*Collected data*
↓↓↓

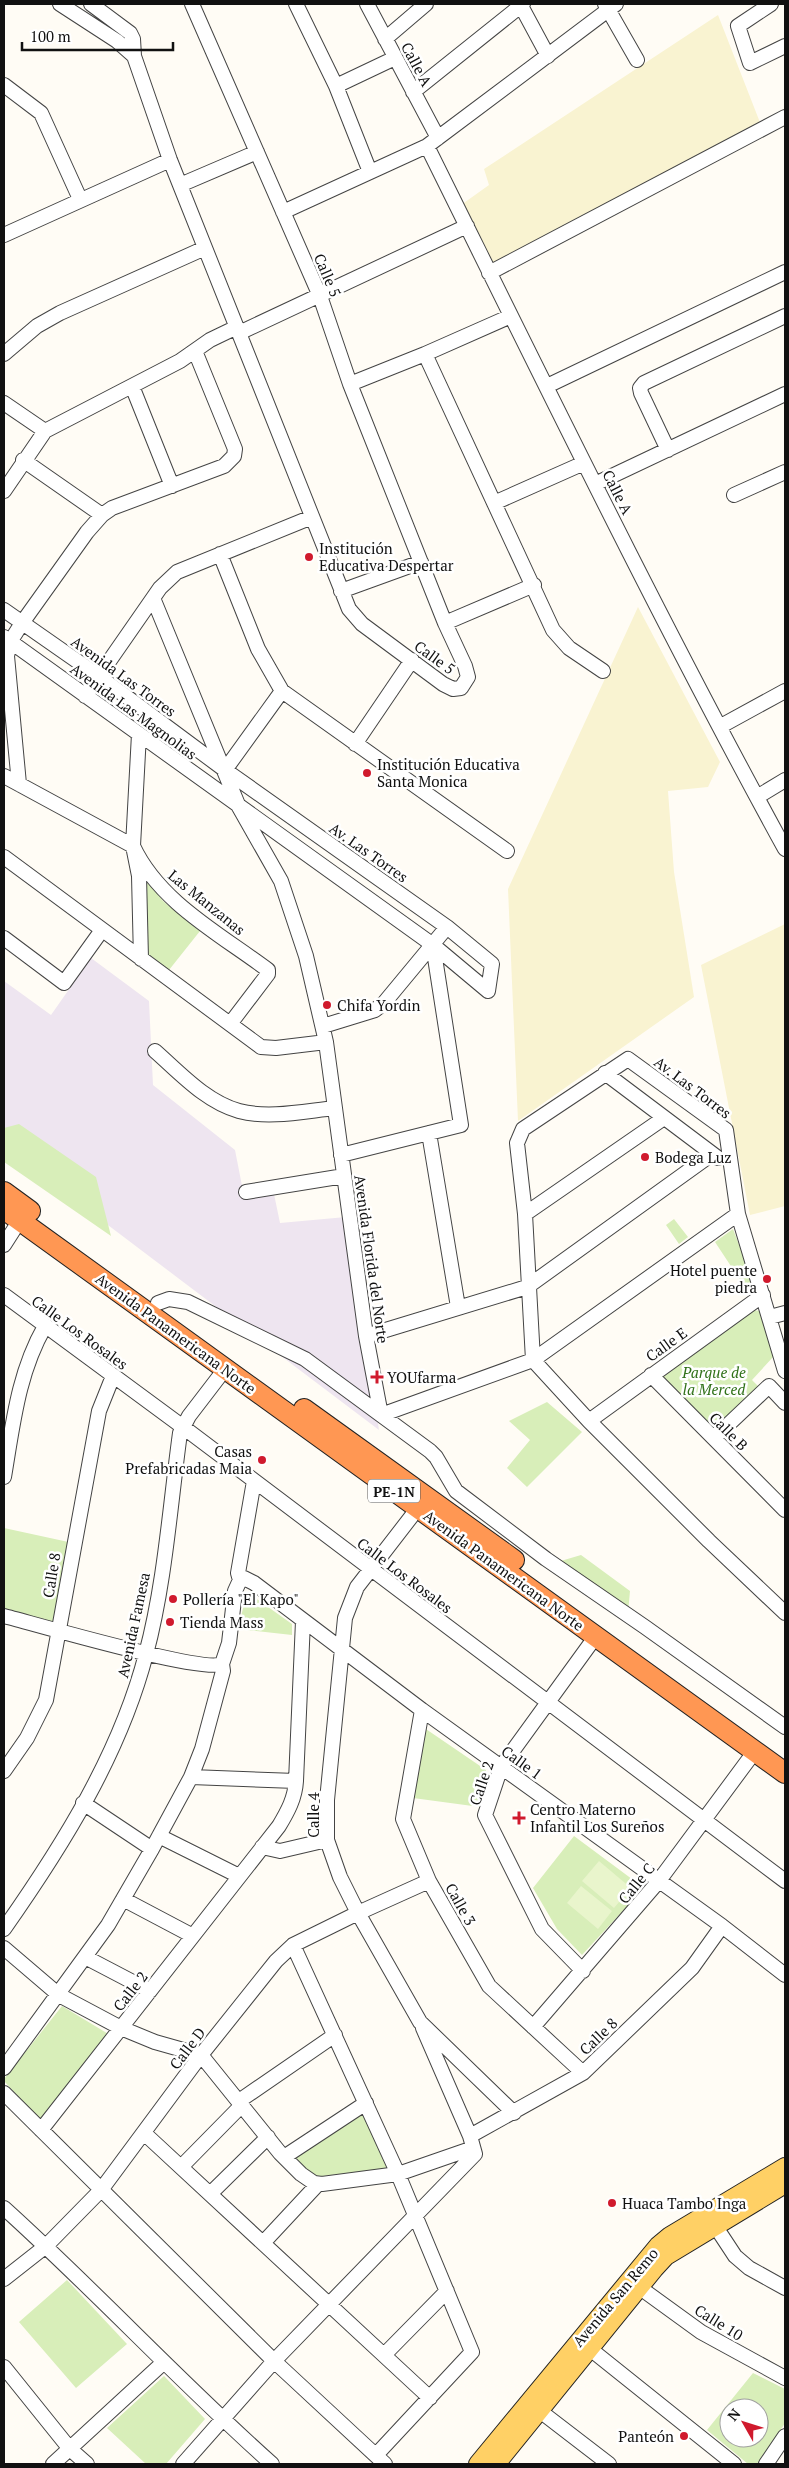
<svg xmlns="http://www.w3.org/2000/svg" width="789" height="2468" font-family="'PT Serif',serif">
  <rect width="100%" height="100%" fill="#fffcf5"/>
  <path fill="#eee5f0" d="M91,958L149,1001L153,1085L235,1150L244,1196L274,1194L280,1223L346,1217L379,1430L96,1216L4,1156V981L51,1015Z"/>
  <path fill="#f9f3d1" d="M718,15L761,125L493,267L461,205L489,185L484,169Z
    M638,607L720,762L708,787L668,791L674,872L694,997L518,1121L508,889Z
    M785,924V1206L750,1215L701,965Z"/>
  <path fill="#d8eeb9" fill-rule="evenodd" d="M144,875L163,901L200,931L169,970L144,952Z
    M19,1124L96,1177L111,1236L4,1162V1128Z
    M674,1219L688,1237L679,1244L666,1225Z
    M733,1229L755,1287L748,1292L715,1242Z
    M753,1310L760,1311L774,1356L752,1380L759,1387L712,1432L657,1379Z
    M547,1402L582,1432L527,1487L507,1468L530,1440L509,1421Z
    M4,1528L73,1543L59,1630L4,1616Z
    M581,1555L630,1591L628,1613L554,1563Z
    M247,1592L292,1624V1635L238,1629Z
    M420,1725L486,1770L480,1807L413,1798Z
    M574,1836L644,1888L582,1955L557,1929L533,1888Z
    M62,2006L110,2035L40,2120L4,2081V2079Z
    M362,2109L390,2168L315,2177L290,2156Z
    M67,2280L127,2344L76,2388L19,2322Z
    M753,2373L785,2389V2423L759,2464H748L707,2430ZM729,2408H759V2438H729Z
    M164,2376L205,2419L166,2464H146L107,2428Z"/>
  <path fill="#e9f5cc" d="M599,1861L631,1888L614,1908L582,1881Z
    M581,1886L612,1911L598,1929L567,1903Z"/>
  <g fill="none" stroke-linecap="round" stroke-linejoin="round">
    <g stroke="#444" stroke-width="16">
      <path id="minor" d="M60,4L117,41L134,56
        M91,4L130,33L133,39L134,56L170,160L349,609L362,624L443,684L453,689L461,688L468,677L465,666L445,623L350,384L320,296L192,4
        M296,4L336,86L370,172
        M367,4L438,138
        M520,4L548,56
        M605,4L637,60
        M771,4L738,26L750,63L785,46
        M385,39L426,4
        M4,85L41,113L80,199
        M336,86L395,58
        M413,92L523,4
        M427,146C544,382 659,619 785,849
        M180,185L257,152
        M283,212L427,146L616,4
        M4,235L170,160
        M489,273L785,117
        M239,333L467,226
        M4,354L37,326L60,313L205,248
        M425,354L553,630L569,648L603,671
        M350,384L425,354L511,316
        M132,386L172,486
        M547,386L785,272
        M4,403L45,431L180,361L210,340L237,327
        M668,450L641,393L640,388L644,383L785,316
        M23,460L102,515
        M595,484L785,394
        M4,491L45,431
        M734,495L785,472
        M494,503L584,463
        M220,554L258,649L282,691L507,851
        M341,591L421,562
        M153,598L239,807L281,881L306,956L326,1042L366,1336L381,1415L533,1360L738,1214
        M4,610L100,677L225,770L447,927L492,964L488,991
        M445,623L534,585
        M4,637L433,945L488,991
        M85,696L160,588L177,572L312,517
        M721,726L785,691
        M139,734L133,846L139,876L141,959
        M355,744L412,660
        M225,770L282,691
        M4,776L133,846C159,902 220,934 268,970V974L230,1024
        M19,784L7,656L10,642L22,623L87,532L102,515L112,508L224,466L234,456L235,449L195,351
        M757,797L785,780
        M4,857L261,1047L276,1048L326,1042
        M4,938L64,983L102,930
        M323,1026L375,1010L384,1003L447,927
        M155,1051C180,1073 206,1102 239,1111C269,1119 305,1111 335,1108
        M605,1073L718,1158
        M429,1133L458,1307
        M341,1155L461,1125L433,945
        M246,1192L344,1176
        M525,1214L664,1118
        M4,1245L20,1220
        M4,1295L183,1427L785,1881
        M158,1303L169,1299L188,1302L305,1359L430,1451L436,1457L456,1491L546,1559L645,1627L785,1727
        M770,1317L785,1313
        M366,1336L527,1287L712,1154
        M785,1371L738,1214L726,1130L628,1059L523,1129L517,1143L525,1214L533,1360L589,1421L709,1541L785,1613
        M651,1375L785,1510
        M589,1421L763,1295
        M714,1438L769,1386L785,1403
        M4,1477C13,1424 18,1373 45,1326
        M418,1508L357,1587L345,1618L327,1800V1840L340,1877L358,1913L420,2022L514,2113
        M240,1580L244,1578L254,1583L422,1710L722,1926L785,1975
        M4,1616C35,1624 202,1673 222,1664
        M422,1710L403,1819L429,1881L489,1986L583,2073
        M4,1771L27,1738L46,1700L99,1411L113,1376
        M191,1777L296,1781
        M83,1803L152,1849
        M159,1836L239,1876
        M262,1847L280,1851L327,1840
        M123,1899L193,1936
        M4,1929C63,1845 120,1754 146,1654C165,1583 170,1506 180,1433L189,1416L225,1369
        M293,1945L398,2174L472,2352L376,2455
        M4,1948L59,1995L121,2028L155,2042L201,2055L280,2153L301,2174L314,2183L322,2184L398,2174L473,2148
        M85,1957L150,1991
        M583,1971L542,1929L485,1815L501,1767L596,1636
        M533,2027L658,1882L755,1751
        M4,2068L108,1925L152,1849L191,1777L202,1749L223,1671L222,1664L229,1643L235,1591L240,1580L238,1573L254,1481
        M4,2093L274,2361L385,2464
        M239,2101L335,2035
        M41,2130L279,1826C288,1811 295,1798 296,1781L303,1621
        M144,2133L430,2398
        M470,2136L583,2073L692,1968L722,1926
        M284,2157L366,2103
        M181,2167L242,2105
        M210,2194L268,2137
        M4,2208C96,2291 180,2382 272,2464
        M710,2218L735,2256L749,2268L785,2288
        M263,2243L318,2184
        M4,2279L46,2246L101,2190L201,2055L276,1961L293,1945L358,1913L429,1881
        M639,2287L701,2332L785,2378
        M589,2348L734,2464
        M384,2355L447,2291
        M4,2367L70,2449L87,2464
        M540,2411L609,2464
        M53,2464L164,2362
        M183,2464L274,2361L475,2154L470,2136L423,2028
        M766,2464L785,2436"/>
    </g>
    <g stroke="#222" stroke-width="20">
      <path id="major" d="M478,2464L658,2246L670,2236L785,2167
        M496,2464L654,2269L666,2256L785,2184"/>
    </g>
    <g stroke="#222" stroke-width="22">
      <path id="highway" d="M4,1192L30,1211
        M4,1209L785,1773
        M304,1409L514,1560"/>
    </g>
    <use href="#minor" stroke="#fff" stroke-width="14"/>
    <use href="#major" stroke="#ffd065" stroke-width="18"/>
    <use href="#highway" stroke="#ff9753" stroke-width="20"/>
  </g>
  <g fill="#d01a2d" stroke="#fff" stroke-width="2">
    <circle cx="309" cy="557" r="5"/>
    <circle cx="367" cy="773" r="5"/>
    <circle cx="327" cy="1005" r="5"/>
    <circle cx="645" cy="1157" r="5"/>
    <circle cx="767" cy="1279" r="5"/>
    <path d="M374.5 1369.5h5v5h5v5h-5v5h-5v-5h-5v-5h5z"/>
    <circle cx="262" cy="1460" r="5"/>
    <circle cx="173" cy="1599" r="5"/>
    <circle cx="170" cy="1622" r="5"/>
    <path d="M516.5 1810.5h5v5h5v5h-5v5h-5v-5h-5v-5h5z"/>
    <circle cx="612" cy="2203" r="5"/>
    <circle cx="684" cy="2436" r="5"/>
  </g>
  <g text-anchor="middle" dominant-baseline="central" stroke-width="5" stroke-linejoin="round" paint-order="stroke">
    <rect fill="#fff" stroke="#585858" stroke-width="1" x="368" y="1479.5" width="52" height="23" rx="4"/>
    <g font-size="14" font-weight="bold" fill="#111">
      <text x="394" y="1491">PE-1N</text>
    </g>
    <g font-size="15" fill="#111" stroke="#fff">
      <text transform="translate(417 64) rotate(62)">Calle A</text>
      <text transform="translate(328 275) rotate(67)">Calle 5</text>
      <text transform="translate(618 492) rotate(63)">Calle A</text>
      <text transform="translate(435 657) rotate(36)">Calle 5</text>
      <text transform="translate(124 676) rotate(36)">Avenida Las Torres</text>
      <text transform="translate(134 711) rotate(36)">Avenida Las Magnolias</text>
      <text transform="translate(369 852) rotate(35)">Av. Las Torres</text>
      <text transform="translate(207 902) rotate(39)">Las Manzanas</text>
      <text transform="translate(693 1087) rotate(37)">Av. Las Torres</text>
      <text transform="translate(372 1259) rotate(82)">Avenida Florida del Norte</text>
      <text transform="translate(80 1332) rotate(36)">Calle Los Rosales</text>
      <text transform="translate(176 1333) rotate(36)">Avenida Panamericana Norte</text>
      <text transform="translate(666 1344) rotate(-36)">Calle E</text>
      <text transform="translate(729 1431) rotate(45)">Calle B</text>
      <text transform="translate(504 1570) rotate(36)">Avenida Panamericana Norte</text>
      <text transform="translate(51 1575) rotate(-81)">Calle 8</text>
      <text transform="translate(405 1575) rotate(37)">Calle Los Rosales</text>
      <text transform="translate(133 1625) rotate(-78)">Avenida Famesa</text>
      <text transform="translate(522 1762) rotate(36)">Calle 1</text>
      <text transform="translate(481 1783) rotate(-71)">Calle 2</text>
      <text transform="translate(313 1815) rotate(-90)">Calle 4</text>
      <text transform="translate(636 1883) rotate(-51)">Calle C</text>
      <text transform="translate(461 1904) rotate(61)">Calle 3</text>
      <text transform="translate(130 1991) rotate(-52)">Calle 2</text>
      <text transform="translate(598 2036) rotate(-44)">Calle 8</text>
      <text transform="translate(187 2048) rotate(-53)">Calle D</text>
      <text transform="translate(615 2297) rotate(-50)">Avenida San Remo</text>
      <text transform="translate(719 2322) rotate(32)">Calle 10</text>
    </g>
    <g font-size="15" fill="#111" stroke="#fff" text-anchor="start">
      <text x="319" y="548">Institución<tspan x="319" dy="17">Educativa Despertar</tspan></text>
      <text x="377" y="764">Institución Educativa<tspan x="377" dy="17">Santa Monica</tspan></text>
      <text x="337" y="1005">Chifa Yordin</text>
      <text x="655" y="1157">Bodega Luz</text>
      <text x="757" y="1270" text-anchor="end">Hotel puente<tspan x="757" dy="17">piedra</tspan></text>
      <text x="387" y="1377">YOUfarma</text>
      <text x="252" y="1451" text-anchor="end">Casas<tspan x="252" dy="17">Prefabricadas Maia</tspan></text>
      <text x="183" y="1599">Pollería "El Kapo"</text>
      <text x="180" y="1622">Tienda Mass</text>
      <text x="530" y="1809">Centro Materno<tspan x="530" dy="17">Infantil Los Sureños</tspan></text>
      <text x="622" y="2203">Huaca Tambo Inga</text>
      <text x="674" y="2436" text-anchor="end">Panteón</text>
    </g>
    <g font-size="15" font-style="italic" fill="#307119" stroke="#fff">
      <text x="714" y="1372">Parque de<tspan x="714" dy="17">la Merced</tspan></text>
    </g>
  </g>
  <rect width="789" height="2468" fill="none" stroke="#111111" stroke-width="10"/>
  <g transform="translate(744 2423) rotate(309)"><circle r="24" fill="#ffffff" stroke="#a0a0a0"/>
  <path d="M0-4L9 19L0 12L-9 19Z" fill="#d01a2d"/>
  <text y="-8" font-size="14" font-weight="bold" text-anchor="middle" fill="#111111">N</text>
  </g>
  <path d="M22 42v8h151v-8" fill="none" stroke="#111111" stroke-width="2.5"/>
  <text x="30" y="42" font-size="15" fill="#111111" stroke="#ffffff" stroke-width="4" paint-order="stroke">100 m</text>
</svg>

↑↑↑

*Exercise details*
If a line in the records holds the string "middle", copy it.

*Written solution*
  <g text-anchor="middle" dominant-baseline="central" stroke-width="5" stroke-linejoin="round" paint-order="stroke">
  <text y="-8" font-size="14" font-weight="bold" text-anchor="middle" fill="#111111">N</text>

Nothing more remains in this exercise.